= Disappearance of Sydney West =

Unresolved 2020 vanishing of 19-year-old California student

Sydney Kaitlyn West, a 19-year-old student at the University of California, Berkeley, disappeared near the Golden Gate Bridge in San Francisco, California, on September 30, 2020. West was last captured on surveillance footage walking toward the bridge amid heavy fog and wildfire smoke. The case remains unresolved.

Any tips or sighting can be reported here: https://sydproofoflife.com/

== Background ==
Sydney Kaitlyn West was born on July 11, 2001. She grew up in the San Francisco Bay Area and attended Foothill High School (Pleasanton, California) before her family relocated to North Carolina in 2017. She graduated from Carrboro High School in Carrboro, North Carolina, where she played volleyball. After taking a gap year, she moved back to California in late August 2020 to attend summer sessions at UC Berkeley as a freshman. Due to a concussion she sustained the summer of 2020 and disruptions from the COVID-19 pandemic, she deferred her enrollment at UC Berkeley until Fall 2021. At the time of her disappearance, she was living with family friends in the Bay Area. The San Francisco Police Department noted that West was considered at risk due to depression.

West was a white female, 5 feet 10 inches tall, weighing 130 pounds, with blue eyes and blonde or light brown hair. She was last seen wearing a teal or blue hoodie or sweatshirt, dark leggings or shorts, and slip-on Vans sneakers, possibly with a tropical print, and carrying a black backpack, with her hair in a bun and possibly wearing eyeglasses.

== Disappearance ==
On the evening of September 29, 2020, West had a lengthy phone conversation with her father.
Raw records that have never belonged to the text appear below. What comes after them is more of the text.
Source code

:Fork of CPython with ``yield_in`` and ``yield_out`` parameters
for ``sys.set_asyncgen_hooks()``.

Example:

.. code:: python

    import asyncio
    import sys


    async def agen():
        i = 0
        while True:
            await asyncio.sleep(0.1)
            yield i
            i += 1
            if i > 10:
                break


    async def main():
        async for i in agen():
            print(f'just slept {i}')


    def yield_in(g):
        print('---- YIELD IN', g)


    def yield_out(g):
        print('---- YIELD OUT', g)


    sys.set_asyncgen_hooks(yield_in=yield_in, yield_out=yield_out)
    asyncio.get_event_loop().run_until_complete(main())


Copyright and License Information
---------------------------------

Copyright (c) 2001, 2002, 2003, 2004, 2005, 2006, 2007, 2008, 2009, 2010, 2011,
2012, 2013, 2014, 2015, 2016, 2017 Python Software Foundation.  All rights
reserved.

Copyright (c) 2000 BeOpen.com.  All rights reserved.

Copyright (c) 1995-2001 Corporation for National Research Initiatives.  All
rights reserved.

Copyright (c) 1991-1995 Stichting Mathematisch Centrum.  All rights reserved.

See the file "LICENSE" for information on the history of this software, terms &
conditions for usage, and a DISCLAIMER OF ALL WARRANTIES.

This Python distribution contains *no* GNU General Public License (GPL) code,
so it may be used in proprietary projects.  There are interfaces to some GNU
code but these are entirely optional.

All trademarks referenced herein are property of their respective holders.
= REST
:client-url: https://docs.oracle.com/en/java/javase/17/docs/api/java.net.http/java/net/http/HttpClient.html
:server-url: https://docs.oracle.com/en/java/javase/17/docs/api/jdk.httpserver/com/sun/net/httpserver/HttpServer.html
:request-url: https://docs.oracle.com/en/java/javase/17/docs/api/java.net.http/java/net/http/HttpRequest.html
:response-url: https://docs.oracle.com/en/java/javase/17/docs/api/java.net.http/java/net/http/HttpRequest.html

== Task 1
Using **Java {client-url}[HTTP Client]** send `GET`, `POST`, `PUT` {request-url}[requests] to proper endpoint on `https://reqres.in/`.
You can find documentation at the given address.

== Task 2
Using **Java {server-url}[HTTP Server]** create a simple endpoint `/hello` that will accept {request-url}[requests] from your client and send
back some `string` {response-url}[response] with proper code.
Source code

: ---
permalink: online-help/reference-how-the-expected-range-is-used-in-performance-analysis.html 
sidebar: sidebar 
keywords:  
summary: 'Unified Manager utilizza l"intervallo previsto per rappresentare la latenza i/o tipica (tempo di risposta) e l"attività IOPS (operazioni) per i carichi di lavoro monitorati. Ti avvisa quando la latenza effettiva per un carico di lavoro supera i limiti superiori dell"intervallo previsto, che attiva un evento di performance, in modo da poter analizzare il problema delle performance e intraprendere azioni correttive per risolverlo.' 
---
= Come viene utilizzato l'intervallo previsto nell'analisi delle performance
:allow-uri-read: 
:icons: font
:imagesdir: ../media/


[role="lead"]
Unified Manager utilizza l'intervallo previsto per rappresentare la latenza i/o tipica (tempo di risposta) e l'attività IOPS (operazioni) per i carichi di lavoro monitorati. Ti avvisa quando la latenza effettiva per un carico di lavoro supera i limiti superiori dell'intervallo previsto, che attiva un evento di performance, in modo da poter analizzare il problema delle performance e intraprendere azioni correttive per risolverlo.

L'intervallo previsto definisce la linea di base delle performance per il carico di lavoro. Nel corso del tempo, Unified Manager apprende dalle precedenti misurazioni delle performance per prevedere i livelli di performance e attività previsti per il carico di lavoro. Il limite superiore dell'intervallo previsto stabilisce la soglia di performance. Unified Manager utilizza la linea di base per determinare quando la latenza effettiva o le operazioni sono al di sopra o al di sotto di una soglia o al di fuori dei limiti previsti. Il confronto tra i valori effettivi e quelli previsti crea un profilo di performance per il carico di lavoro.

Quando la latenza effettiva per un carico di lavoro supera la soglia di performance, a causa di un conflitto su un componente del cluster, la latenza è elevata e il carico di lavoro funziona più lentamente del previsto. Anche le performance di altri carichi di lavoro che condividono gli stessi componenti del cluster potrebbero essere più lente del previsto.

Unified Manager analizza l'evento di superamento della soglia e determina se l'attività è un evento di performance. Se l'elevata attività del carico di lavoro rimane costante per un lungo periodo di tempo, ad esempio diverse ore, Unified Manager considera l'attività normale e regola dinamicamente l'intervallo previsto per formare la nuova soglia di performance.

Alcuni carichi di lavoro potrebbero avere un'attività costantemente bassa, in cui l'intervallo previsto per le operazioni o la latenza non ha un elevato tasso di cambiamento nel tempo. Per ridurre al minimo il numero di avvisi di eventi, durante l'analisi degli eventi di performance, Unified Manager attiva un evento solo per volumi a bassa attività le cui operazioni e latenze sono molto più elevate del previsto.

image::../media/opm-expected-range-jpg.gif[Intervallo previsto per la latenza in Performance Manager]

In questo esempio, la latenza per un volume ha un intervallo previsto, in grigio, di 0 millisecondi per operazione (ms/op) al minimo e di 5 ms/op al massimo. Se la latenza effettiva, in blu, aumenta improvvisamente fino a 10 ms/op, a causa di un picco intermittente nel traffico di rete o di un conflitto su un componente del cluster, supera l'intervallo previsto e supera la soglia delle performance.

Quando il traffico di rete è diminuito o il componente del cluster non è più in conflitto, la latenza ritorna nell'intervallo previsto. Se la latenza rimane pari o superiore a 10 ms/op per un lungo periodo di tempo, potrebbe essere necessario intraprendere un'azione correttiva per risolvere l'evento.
The next morning, around 6:45 a.m., she took a ride share to Crissy Field, a park adjacent to the Golden Gate Bridge she often visited to walk or run. Surveillance footage showed her walking eastbound toward the bridge before vanishing into dense fog and smoke from regional wildfires. The bridge was crowded. There has been no activity on her phone, bank accounts, or social media since that morning. A family member reported her missing to authorities on October 1, 2020, with the case transferred to the SFPD.

=== Investigation and awareness campaign ===
The SFPD issued a public appeal on October 2, 2020, seeking information and describing West as at risk due to depression. Searches focused on the bridge area. Dozens of tips were received in the initial months. West's family hired private investigator Scott Dudek to pursue leads. By early 2021, they offered a $10,000 reward for information leading to her safe return, later increased to $25,000. Cyclists rode to bring awareness to West's disappearance. Her story was featured on Disappeared.